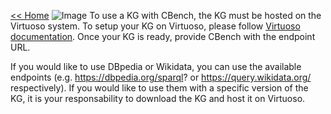 [<< Home](https://github.com/aorogat/CBench/)
![Image](images/viruoso.png)
To use a KG with CBench, the KG must be hosted on the Virtuoso system. To setup your KG on Virtuoso, please follow [Virtuoso documentation](http://vos.openlinksw.com/owiki/wiki/VOS). Once your KG is ready, provide CBench with the endpoint URL.

If you would like to use DBpedia or Wikidata, you can use the available endpoints (e.g. https://dbpedia.org/sparql? or https://query.wikidata.org/ respectively). If you would like to use them with a specific version of the KG, it is your responsability to download the KG and host it on Virtuoso.
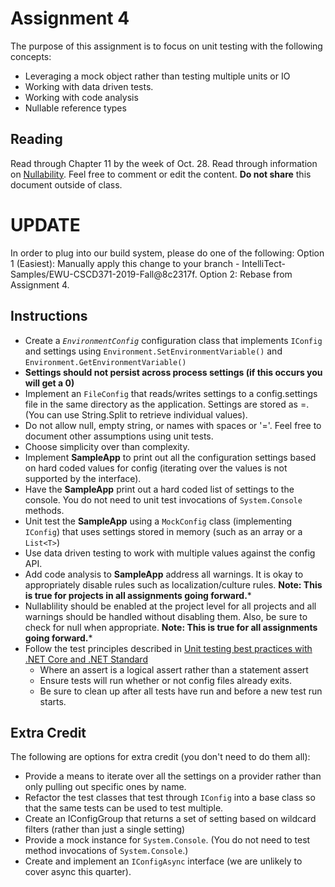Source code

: # Assignment 4

The purpose of this assignment is to focus on unit testing with the following concepts:

- Leveraging a mock object rather than testing multiple units or IO
- Working with data driven tests.
- Working with code analysis
- Nullable reference types

## Reading

Read through Chapter 11 by the week of Oct. 28.
Read through information on [Nullability](https://intellitectsp-my.sharepoint.com/:w:/g/personal/mark_intellitect_com/EcaeQiQnpwpJpIh6-AjD_j4BoTlc6CLCBzYuXU-EHxHkWQ?e=0RWkzh). Feel free to comment or edit the content.  **Do not share** this document outside of class.

# UPDATE

In order to plug into our build system, please do one of the following:
Option 1 (Easiest): Manually apply this change to your branch - IntelliTect-Samples/EWU-CSCD371-2019-Fall@8c2317f.
Option 2: Rebase from Assignment 4. 

## Instructions

- Create a *`EnvironmentConfig`* configuration class that implements `IConfig` and settings using `Environment.SetEnvironmentVariable()` and `Environment.GetEnvironmentVariable()`
- **Settings should not persist across process settings (if this occurs you will get a 0)**
- Implement an `FileConfig` that reads/writes settings to a config.settings file in the same directory as the application.  Settings are stored as <name>=<value>.  (You can use String.Split to retrieve individual values).
- Do not allow null, empty string, or names with spaces or '='.  Feel free to document other assumptions using unit tests.  
- Choose simplicity over than complexity.
- Implement **SampleApp** to print out all the configuration settings based on hard coded values for config (iterating over the values is not supported by the interface).
- Have the **SampleApp** print out a hard coded list of settings to the console.  You do not need to unit test invocations of `System.Console` methods.
- Unit test the **SampleApp** using a `MockConfig` class (implementing `IConfig`) that uses settings stored in memory (such as an array or a `List<T>`)
- Use data driven testing to work with multiple values against the config API.
- Add code analysis to **SampleApp** address all warnings.  It is okay to appropriately disable rules such as  localization/culture rules. **Note: This is true for projects in all assignments going forward.***
- Nullablility should be enabled at the project level for all projects and all warnings should be handled without disabling them.  Also, be sure to check for null when appropriate.  **Note: This is true for all assignments going forward.***
- Follow the test principles described in [Unit testing best practices with .NET Core and .NET Standard](https://docs.microsoft.com/en-us/dotnet/core/testing/unit-testing-best-practices)
  - Where an assert is a logical assert rather than a statement assert
  - Ensure tests will run whether or not config files already exits.
  - Be sure to clean up after all tests have run and before a new test run starts.

## Extra Credit

The following are options for extra credit (you don't need to do them all):

- Provide a means to iterate over all the settings on a provider rather than only pulling out specific ones by name.
- Refactor the test classes that test through `IConfig` into a base class so that the same tests can be used to test multiple.
- Create an IConfigGroup that returns a set of setting based on wildcard filters (rather than just a single setting)
- Provide a mock instance for `System.Console`.  (You do not need to test method invocations of `System.Console`.)
- Create and implement an `IConfigAsync` interface (we are unlikely to cover async this quarter).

☆ ☆ ☆

ABOUT THIS EXERCISE » Rewrite the entries above, replacing each "Virtuoso" with "GraphDB" and leaving everything else unchanged. Omit the pictures from your answer.

OUTPUT OF THE TASK »
 [<< Home](https://github.com/aorogat/CBench/)
![Image](images/viruoso.png)
To use a KG with CBench, the KG must be hosted on the GraphDB system. To setup your KG on GraphDB, please follow [GraphDB documentation](http://vos.openlinksw.com/owiki/wiki/VOS). Once your KG is ready, provide CBench with the endpoint URL.

If you would like to use DBpedia or Wikidata, you can use the available endpoints (e.g. https://dbpedia.org/sparql? or https://query.wikidata.org/ respectively). If you would like to use them with a specific version of the KG, it is your responsability to download the KG and host it on GraphDB.
Source code

: # Assignment 4

The purpose of this assignment is to focus on unit testing with the following concepts:

- Leveraging a mock object rather than testing multiple units or IO
- Working with data driven tests.
- Working with code analysis
- Nullable reference types

## Reading

Read through Chapter 11 by the week of Oct. 28.
Read through information on [Nullability](https://intellitectsp-my.sharepoint.com/:w:/g/personal/mark_intellitect_com/EcaeQiQnpwpJpIh6-AjD_j4BoTlc6CLCBzYuXU-EHxHkWQ?e=0RWkzh). Feel free to comment or edit the content.  **Do not share** this document outside of class.

# UPDATE

In order to plug into our build system, please do one of the following:
Option 1 (Easiest): Manually apply this change to your branch - IntelliTect-Samples/EWU-CSCD371-2019-Fall@8c2317f.
Option 2: Rebase from Assignment 4. 

## Instructions

- Create a *`EnvironmentConfig`* configuration class that implements `IConfig` and settings using `Environment.SetEnvironmentVariable()` and `Environment.GetEnvironmentVariable()`
- **Settings should not persist across process settings (if this occurs you will get a 0)**
- Implement an `FileConfig` that reads/writes settings to a config.settings file in the same directory as the application.  Settings are stored as <name>=<value>.  (You can use String.Split to retrieve individual values).
- Do not allow null, empty string, or names with spaces or '='.  Feel free to document other assumptions using unit tests.  
- Choose simplicity over than complexity.
- Implement **SampleApp** to print out all the configuration settings based on hard coded values for config (iterating over the values is not supported by the interface).
- Have the **SampleApp** print out a hard coded list of settings to the console.  You do not need to unit test invocations of `System.Console` methods.
- Unit test the **SampleApp** using a `MockConfig` class (implementing `IConfig`) that uses settings stored in memory (such as an array or a `List<T>`)
- Use data driven testing to work with multiple values against the config API.
- Add code analysis to **SampleApp** address all warnings.  It is okay to appropriately disable rules such as  localization/culture rules. **Note: This is true for projects in all assignments going forward.***
- Nullablility should be enabled at the project level for all projects and all warnings should be handled without disabling them.  Also, be sure to check for null when appropriate.  **Note: This is true for all assignments going forward.***
- Follow the test principles described in [Unit testing best practices with .NET Core and .NET Standard](https://docs.microsoft.com/en-us/dotnet/core/testing/unit-testing-best-practices)
  - Where an assert is a logical assert rather than a statement assert
  - Ensure tests will run whether or not config files already exits.
  - Be sure to clean up after all tests have run and before a new test run starts.

## Extra Credit

The following are options for extra credit (you don't need to do them all):

- Provide a means to iterate over all the settings on a provider rather than only pulling out specific ones by name.
- Refactor the test classes that test through `IConfig` into a base class so that the same tests can be used to test multiple.
- Create an IConfigGroup that returns a set of setting based on wildcard filters (rather than just a single setting)
- Provide a mock instance for `System.Console`.  (You do not need to test method invocations of `System.Console`.)
- Create and implement an `IConfigAsync` interface (we are unlikely to cover async this quarter).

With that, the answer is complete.